On 1 May, Dr Field will present a new choral composition, Pod Twoją obronę, written specifically for the Polish National Chamber Choir, Polski Chor Kameralny, at St. Catherine's Church, Gdańsk. Scored for 25 singers, the work treats the church acoustic of the performance venue as a 26th performer. The piece is dedicated to the memory of Polish composer Henryk Mikolaj Górecki on what would have been his 80th Birthday.
Dr Field said: “When you have a great building, it is fantastic to be able to write a piece of music that perfectly matches it. This composing technique allows a piece to be sculpted around the acoustics of that venue.
Specific chords can be made to linger in the air, resulting in a beautiful unity of space and notes
Dr Ambrose Field
“Science is used very precisely to inform the traditional ‘pen-and-paper’ composing process, and the combination of voice and acoustics permits some extraordinary sounds to be realised.”

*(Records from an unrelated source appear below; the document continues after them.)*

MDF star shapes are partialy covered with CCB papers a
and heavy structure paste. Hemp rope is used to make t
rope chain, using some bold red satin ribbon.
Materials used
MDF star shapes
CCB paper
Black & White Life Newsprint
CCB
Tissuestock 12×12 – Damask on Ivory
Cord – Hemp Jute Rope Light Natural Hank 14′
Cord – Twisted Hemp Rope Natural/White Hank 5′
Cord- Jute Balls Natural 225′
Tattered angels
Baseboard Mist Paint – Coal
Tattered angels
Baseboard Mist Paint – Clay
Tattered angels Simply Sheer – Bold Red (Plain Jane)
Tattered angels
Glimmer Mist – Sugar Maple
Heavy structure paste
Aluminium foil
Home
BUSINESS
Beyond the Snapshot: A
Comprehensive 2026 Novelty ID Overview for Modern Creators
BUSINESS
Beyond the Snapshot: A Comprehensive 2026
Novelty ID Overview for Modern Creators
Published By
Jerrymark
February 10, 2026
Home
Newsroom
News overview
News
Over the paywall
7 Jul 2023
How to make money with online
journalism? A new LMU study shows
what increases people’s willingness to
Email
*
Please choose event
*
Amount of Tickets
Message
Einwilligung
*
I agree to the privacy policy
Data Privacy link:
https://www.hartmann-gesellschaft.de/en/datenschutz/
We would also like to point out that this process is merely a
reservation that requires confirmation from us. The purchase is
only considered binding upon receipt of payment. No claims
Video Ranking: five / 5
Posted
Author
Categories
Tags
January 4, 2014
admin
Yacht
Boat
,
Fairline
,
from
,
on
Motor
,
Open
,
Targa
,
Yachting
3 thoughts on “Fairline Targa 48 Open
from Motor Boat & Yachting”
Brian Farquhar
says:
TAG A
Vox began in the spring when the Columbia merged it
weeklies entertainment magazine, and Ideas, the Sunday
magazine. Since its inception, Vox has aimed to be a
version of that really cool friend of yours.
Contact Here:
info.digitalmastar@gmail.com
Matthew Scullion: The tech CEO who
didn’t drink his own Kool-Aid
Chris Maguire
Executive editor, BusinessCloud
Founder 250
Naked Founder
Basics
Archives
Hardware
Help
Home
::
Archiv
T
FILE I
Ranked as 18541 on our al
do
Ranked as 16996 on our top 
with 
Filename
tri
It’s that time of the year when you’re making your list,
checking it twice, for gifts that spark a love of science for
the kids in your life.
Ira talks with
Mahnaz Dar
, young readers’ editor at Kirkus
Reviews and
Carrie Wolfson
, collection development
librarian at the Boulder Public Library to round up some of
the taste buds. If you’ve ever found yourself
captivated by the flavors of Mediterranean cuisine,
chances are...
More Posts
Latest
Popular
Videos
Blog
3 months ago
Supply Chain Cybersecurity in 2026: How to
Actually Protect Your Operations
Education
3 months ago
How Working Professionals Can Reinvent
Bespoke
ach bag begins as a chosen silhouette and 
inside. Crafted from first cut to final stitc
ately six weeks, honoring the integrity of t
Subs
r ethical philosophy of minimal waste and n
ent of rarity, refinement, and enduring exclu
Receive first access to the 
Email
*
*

Dr Field’s first piece using this method, Architexture 1, was written for, and performed in, York’s historic Guildhall by the Ebor Singers in September 2012.
Working with colleagues from York’s Department of Electronics, the research enabling this composition involved carefully positioning microphones around the venue and taking three dimensional impulse response measurements. These were then used to create a high resolution map of the acoustics.
Dr Field said: “During the compositional process, the harmony, the speed of vocal entries, and the way they overlap each other in time, are sculpted with knowledge of the architectural acoustics of the space. Specific chords can be made to linger in the air, resulting in a beautiful unity of space and notes.”